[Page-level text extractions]
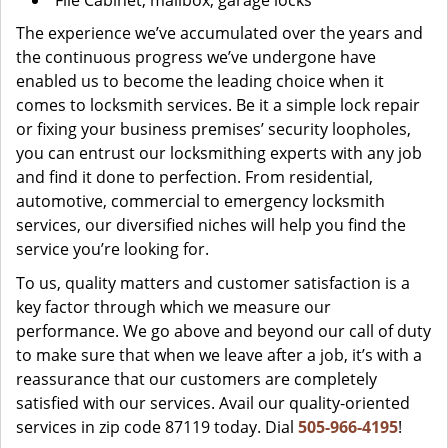
File Cabinet, mailbox, garage locks
The experience we’ve accumulated over the years and
the continuous progress we’ve undergone have
enabled us to become the leading choice when it
comes to locksmith services. Be it a simple lock repair
or fixing your business premises’ security loopholes,
you can entrust our locksmithing experts with any job
and find it done to perfection. From residential,
automotive, commercial to emergency locksmith
services, our diversified niches will help you find the
service you’re looking for.
To us, quality matters and customer satisfaction is a
key factor through which we measure our
performance. We go above and beyond our call of duty
to make sure that when we leave after a job, it’s with a
reassurance that our customers are completely
satisfied with our services. Avail our quality-oriented
services in zip code 87119 today. Dial
505-966-4195
!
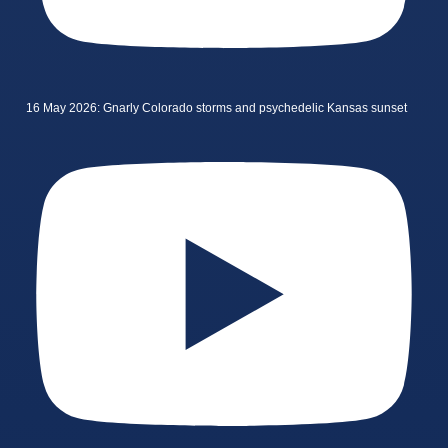
16 May 2026: Gnarly Colorado storms and psychedelic Kansas sunset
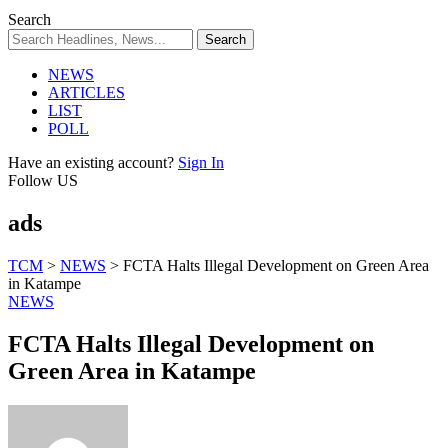
Search
NEWS
ARTICLES
LIST
POLL
Have an existing account?
Sign In
Follow US
ads
TCM
>
NEWS
>
FCTA Halts Illegal Development on Green Area
in Katampe
NEWS
FCTA Halts Illegal Development on
Green Area in Katampe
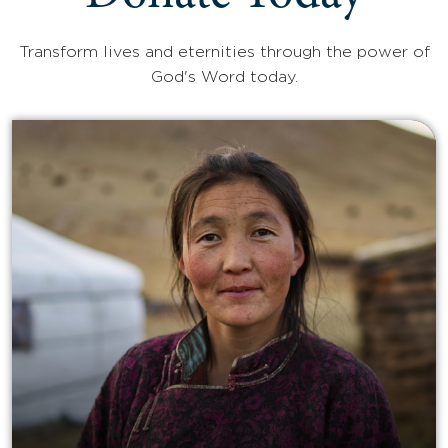
Transform lives and eternities through the power of
God's Word today.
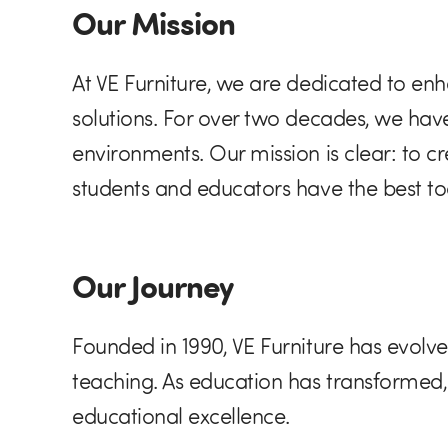
Our Mission
At VE Furniture, we are dedicated to enh
solutions. For over two decades, we ha
environments. Our mission is clear: to c
students and educators have the best to
Our Journey
Founded in 1990, VE Furniture has evolved
teaching. As education has transformed
educational excellence.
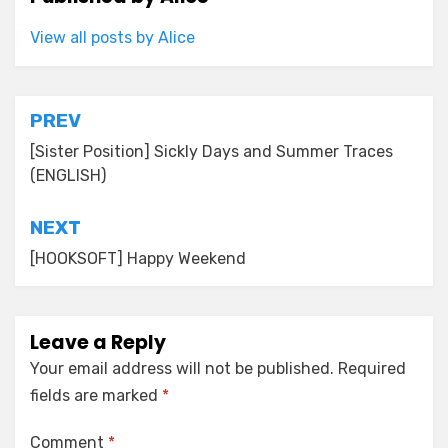
View all posts by Alice
Post
PREV
navigation
[Sister Position] Sickly Days and Summer Traces
(ENGLISH)
NEXT
[HOOKSOFT] Happy Weekend
Leave a Reply
Your email address will not be published.
Required
fields are marked
*
Comment
*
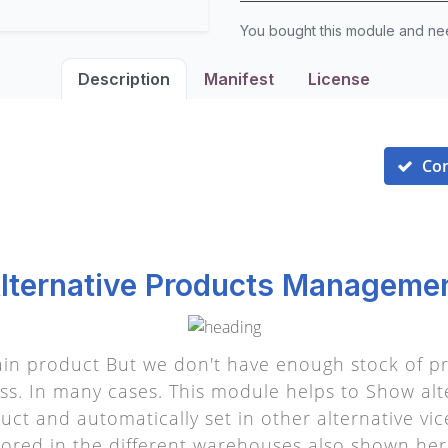
You bought this module and n
Description
Manifest
License
Co
lternative Products Manageme
n product But we don't have enough stock of pr
ss. In many cases. This module helps to Show alt
ct and automatically set in other alternative vice
tored in the different warehouses also shown her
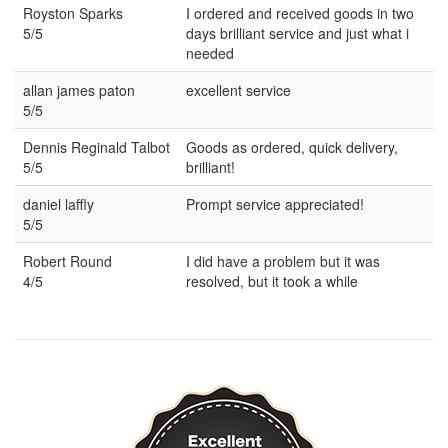
Royston Sparks
I ordered and received goods in two
5/5
days brilliant service and just what i
needed
allan james paton
excellent service
5/5
Dennis Reginald Talbot
Goods as ordered, quick delivery,
5/5
brilliant!
daniel laffly
Prompt service appreciated!
5/5
Robert Round
I did have a problem but it was
4/5
resolved, but it took a while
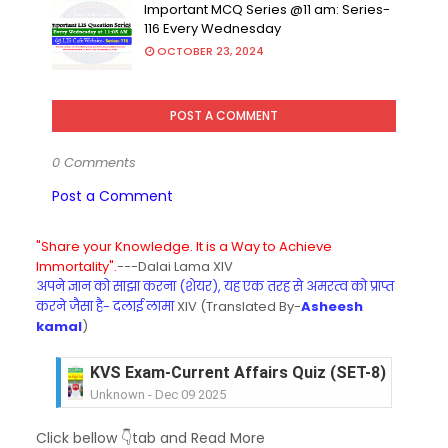
Important MCQ Series @11 am: Series-
116 Every Wednesday
OCTOBER 23, 2024
POST A COMMENT
0 Comments
Post a Comment
"Share your Knowledge. It is a Way to Achieve
Immortality".
---Dalai Lama XIV
अपने ज्ञान को साझा करना (शेयर), यह एक तरह से अमरत्व को प्राप्त
करने जैसा है- दलाई लामा
XIV (Translated By-
Asheesh
kamal
)
KVS Exam-Current Affairs Quiz (SET-8) in Engli
Unknown
-
Dec 09 2025
KVS Exam-Current Affairs Quiz (SET-7) in Hindi
Click bellow 👇tab and Read More
Unknown
-
Dec 08 2025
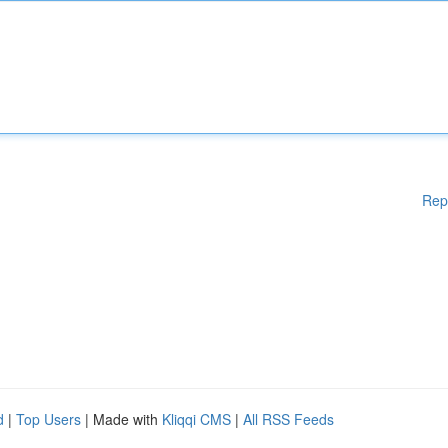
Rep
d
|
Top Users
| Made with
Kliqqi CMS
|
All RSS Feeds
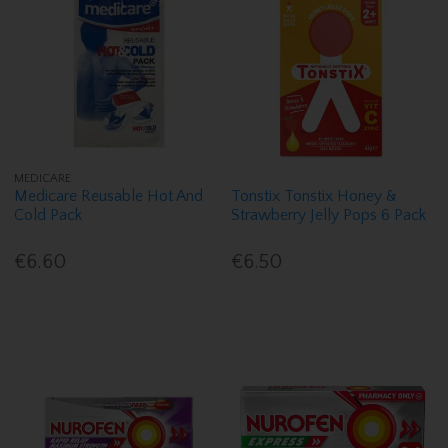
MEDICARE
Medicare Reusable Hot And
Tonstix Tonstix Honey &
Cold Pack
Strawberry Jelly Pops 6 Pack
€6.60
€6.50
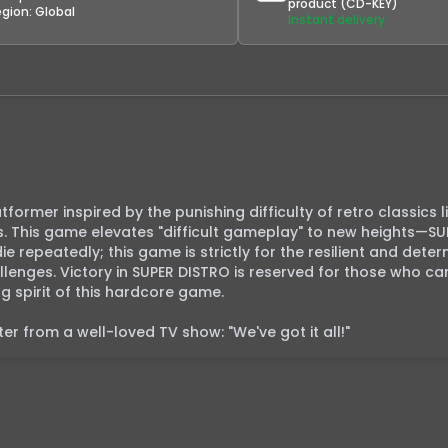
product (CD-KEY)
egion:
Global
Instant delivery
former inspired by the punishing difficulty of retro classics li
. This game elevates "difficult gameplay" to new heights—SU
 die repeatedly; this game is strictly for the resilient and dete
enges. Victory in SUPER DISTRO is reserved for those who can
spirit of this hardcore game.

r from a well-loved TV show: "We've got it all!"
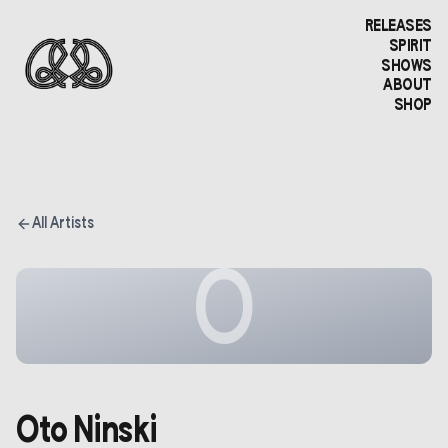
RELEASES
SPIRIT
SHOWS
ABOUT
SHOP
All Artists
O
Oto Ninski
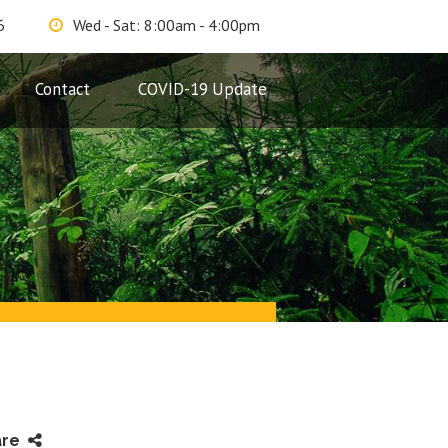
6
Wed - Sat: 8:00am - 4:00pm
Contact
COVID-19 Update
are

**What is expected**
Which lines in the data above hold the string "ordered"? Show each one.

**Output for this exercise**
I ordered and received goods in two
Goods as ordered, quick delivery,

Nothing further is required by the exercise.